Olha o avião

Sentados, frente a frente, comiam em profundo silêncio. Ela, de cabelo curto e quase branco e ele careca, sem vestígios do que tinha existido antes. Ela levou o garfo à boca e a comida entrou, calmamente. Ele olhava para o prato e partia, em pedaços pequenos, o que lá estava. Era frango grelhado. Não podia fazer mal. Ela largou os talheres e pegou no copo. A mão tremeu. Levou o copo à boca e bebeu. O líquido balançava no recipiente, mas não caiu onde não devia. Continuava o silêncio.

Não se olhavam, mas continuavam a tarefa a que se tinham proposto. Novamente o copo. Agora tremeu mais um pouco. O líquido estava mais fundo e mais difícil de alcançar. Ela olhou para ele. Ele continuava de cabeça baixa, a cortar a comida em pedaços mínimos. Parecia uma brincadeira. Cortava um pedaço e depois voltava a cortá-lo até ficar reduzido a uma farripa. Fazia montinhos que colocava ao lado do arroz, em forma de pudim. Castelinhos. Levantou a cabeça.

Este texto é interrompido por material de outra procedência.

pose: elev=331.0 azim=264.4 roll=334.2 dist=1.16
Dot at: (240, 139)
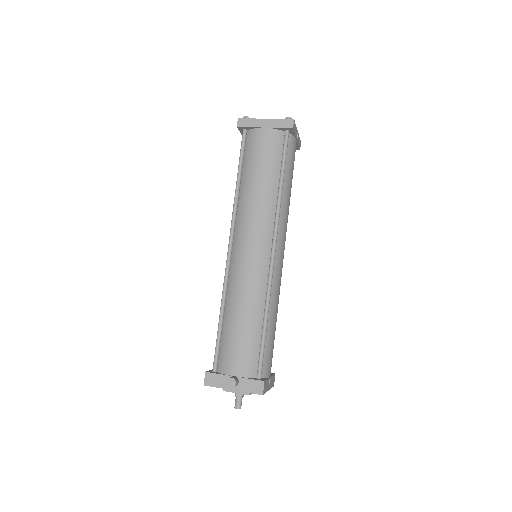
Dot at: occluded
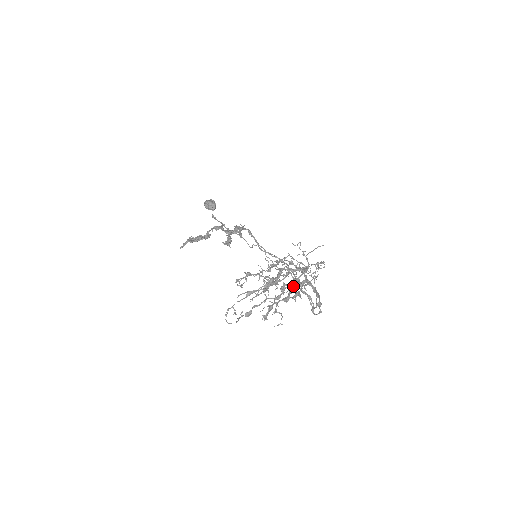
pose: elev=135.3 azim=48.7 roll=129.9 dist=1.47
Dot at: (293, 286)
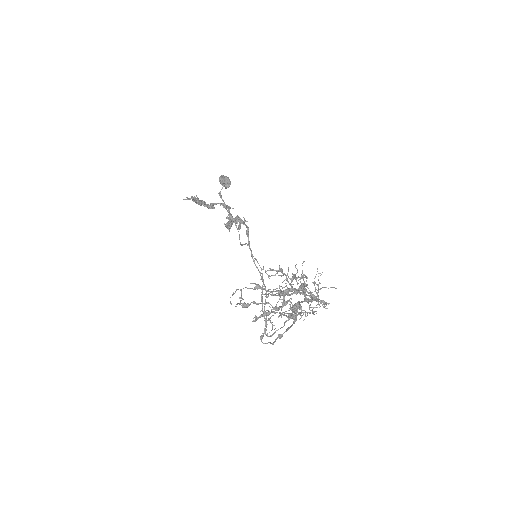
Dot at: occluded
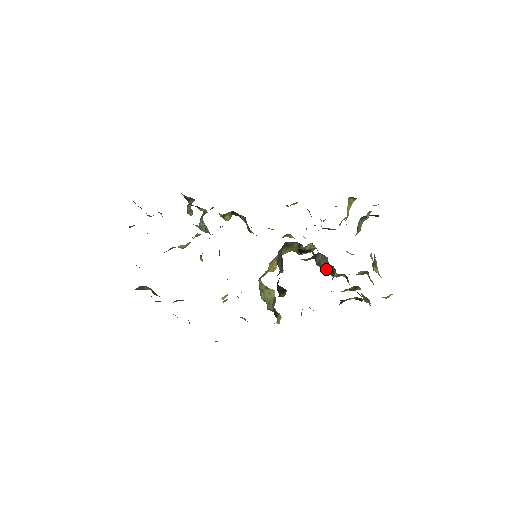
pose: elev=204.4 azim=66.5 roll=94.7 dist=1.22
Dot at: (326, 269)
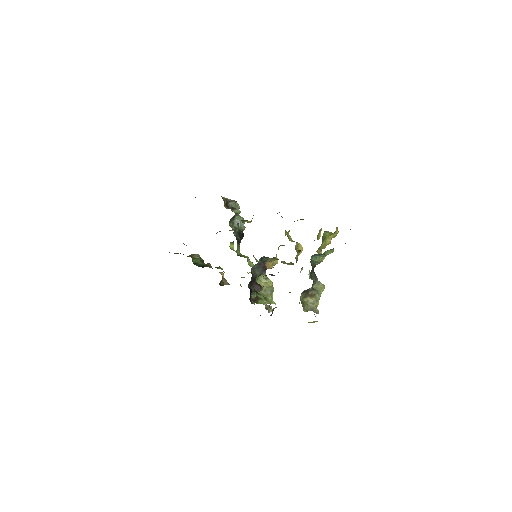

Já tinha marcas da passagem do tempo, vincadas e certamente dolorosas. Ela perguntou-lhe se estava bom. Ele respondeu umas palavras infantis, num som estranho e retardado. Mãe e filho, numa união que nunca se tinha quebrado, ligação que se estreitou e continuou. Ela cuidava dela, daquele que tinha ficado menino e nunca de lá sairia.

Abriu a boca e o garfo com a comida, minúscula, como se fosse um bebé, entrava em forma de avião (olha o avião a entrar) e mastigava com calma. Uma eternidade. A mãe despejava o sumo no copo e dizia-lhe para beber. Já não lho dava à boca. A mão tremia demasiado. Bebeu um pouco do sumo e saboreava-o com calma. Fez uns sons curiosos com a boca que demonstravam o seu agrado. A mãe continuava a dar-lhe uma garfada. Ele virou a cara. Não queria.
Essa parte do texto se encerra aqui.